Seton, John (1498?-1567) (DNB00)
SETON, JOHN, D.D. (1498?–1567), Roman catholic divine, born in or about 1498, was educated at St. John's College, Cambridge, where he graduated B.A. in 1528. Soon afterwards he was elected a fellow of St. John's on Bishop Fisher's foundation, and he commenced M.A. in 1532. He taught philosophy in his college, and gained high reputation as a tutor. After being ordained priest he became one of Bishop Fisher's chaplains, and attended that prelate in the Tower (Baker, Hist. of St. John's, ed. Mayor, i. 101). In 1542 he was one of the fellows of St. John's who signed an appeal to the visitor against Dr. John Taylor (d. 1544) [q. v.], the master, afterwards bishop of Lincoln. In 1544 he proceeded D.D., and about that time was appointed one of the chaplains to Gardiner, bishop of Winchester and chancellor of the university, who highly esteemed him for his great learning, and collated him to the rectory of Hinton, Hampshire (Cooper, Athenæ Cantabr. i. 219). On the bishop's trial he bore testimony in his favour. In his deposition he is styled bachelor of divinity. He was present at the disputation with Peter Martyr held at Oxford in 1550. In 1553 he was installed canon of Winchester and in the following year prebendary of Ulskelf in the church of York (Le Neve, Fasti, ed. Hardy, iii. 220). He was one of the doctors of divinity who, by the direction of Bishop Gardiner, proceeded to Oxford in order to take part in the disputation with Cranmer, Ridley, and Latimer, concerning matters of religion, and on this occasion he was incorporated D.D. there on 14 April 1554 (Wood, Fasti Oxon. ed. Bliss, i. 144). In the following year he visited John Bradford in prison, for the purpose of inducing him to recant. In 1558 he attended Thomas Benbridge with the same object. His name is found in a list of the ‘papistical clergy’ drawn up in 1561, wherein he is described as learned, but settled in papistry, having been ordered to remain within the city of London, or twenty miles compass of the same (Strype, Annals of the Reformation, i. 275 et seq.). After suffering imprisonment and enduring much persecution on account of his attachment to the ancient form of religion, he escaped from the country and proceeded to Rome, where he died on 20 July 1567 (Gent. Mag. 1823, i. 218).
Seton's contemporaries bestowed much praise on him for his knowledge of philosophy and rhetoric. He wrote: 1. ‘Panegyrici in victoriam illustrissimæ D. Mariæ Angliæ, Franciæ, & Hiberniæ Reginæ, &c.

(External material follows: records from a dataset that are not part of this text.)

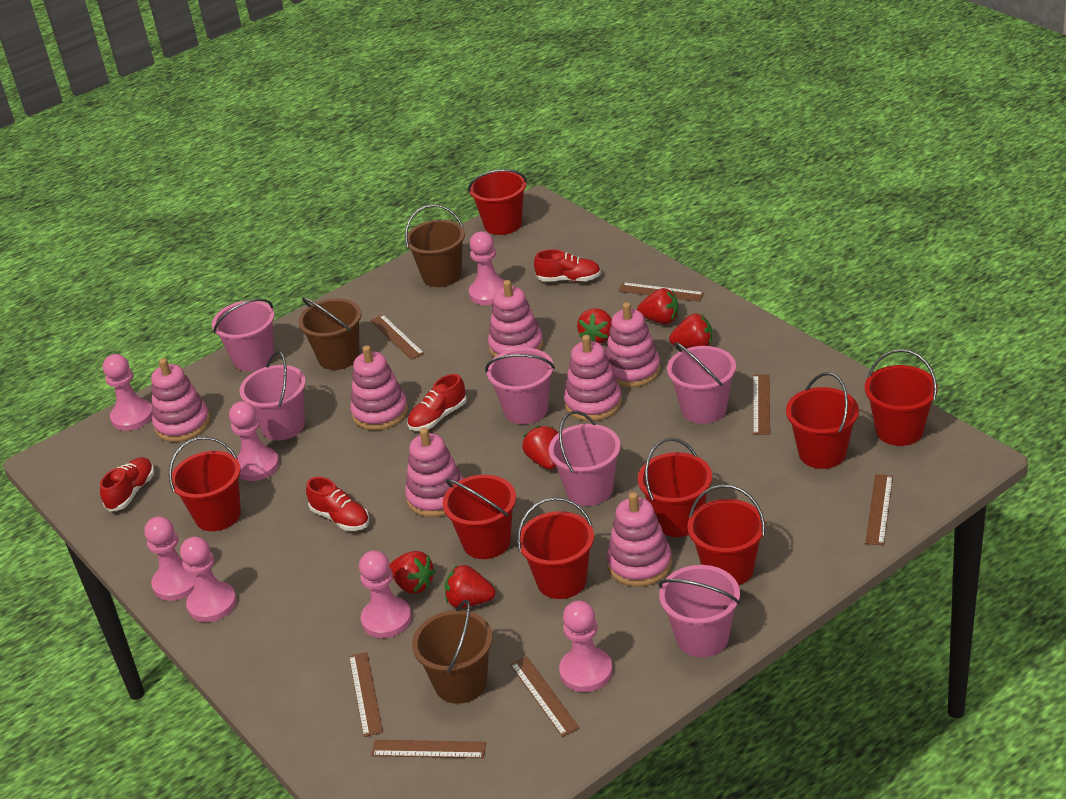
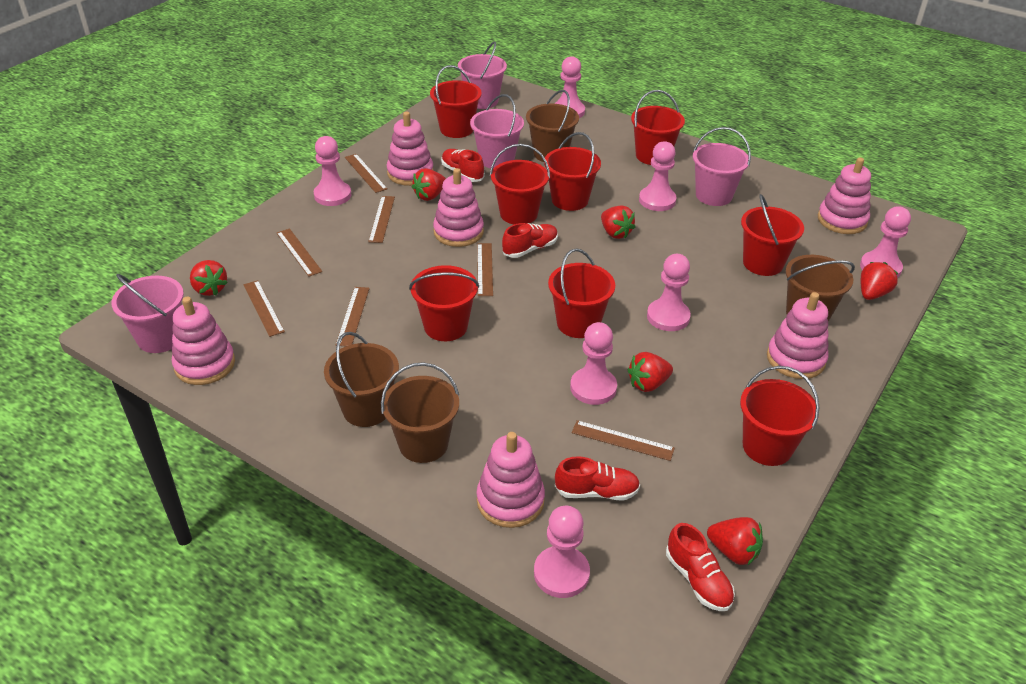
brown bucket: 3 -> 4
pink bucket: 6 -> 4
pink stacking toy: 7 -> 6

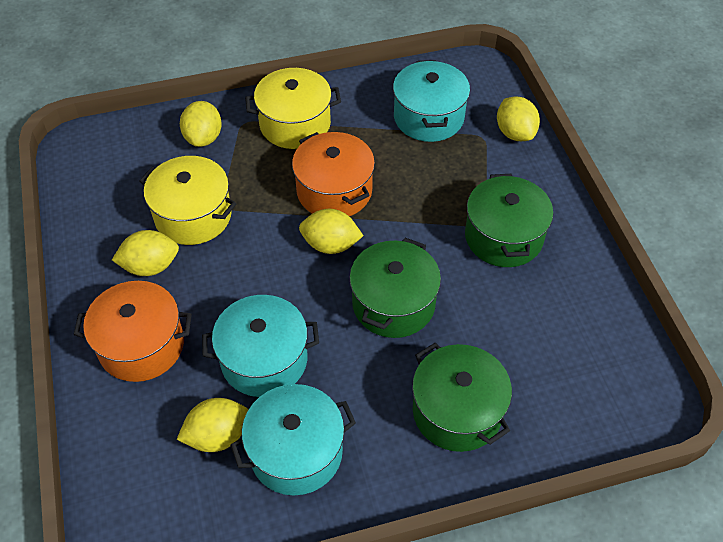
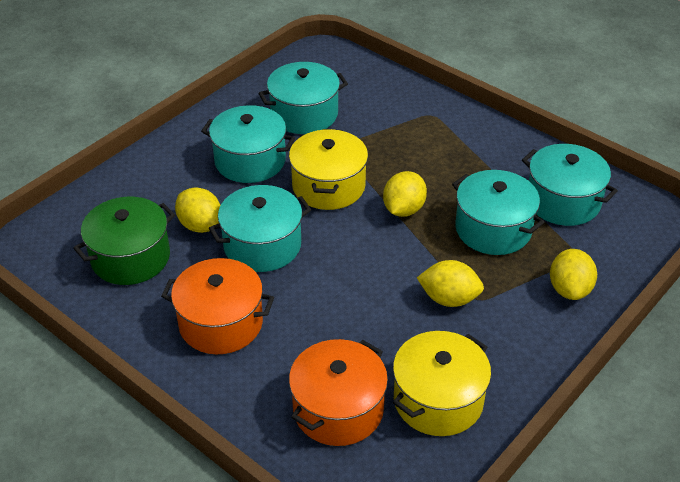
green pot: 3 -> 1
turquoise pot: 3 -> 5
yellow lemon: 5 -> 4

Item in Coronationem ejusdem Sereniss. Reginæ Congratulatio. Ad hæc de Sacrosancta Eucharistia Carmen D. Joanne Setono authore,’ London, 1553, 4to; dedicated to the queen. 2. Latin verses before Dr. Alban Langdale's ‘Catholica Confutatio Nic. Ridlei,’ Paris, 1556. 3. ‘Dialectica; annotationibus Petri Carteri, ut clarissimis, ita brevissimis, explicata. Huic accessit, ob artium ingenuarum inter se cognationem, Gulielmi Buclæi arithmetica,’ London, 1572, reissued 1574, 1577, 1584, 1599, 8vo; Cambridge, 1631, 8vo; dedicated to Bishop Gardiner. This work was extensively circulated in manuscript among students long before it appeared in print, and for nearly a century it was recognised as the standard treatise on logic.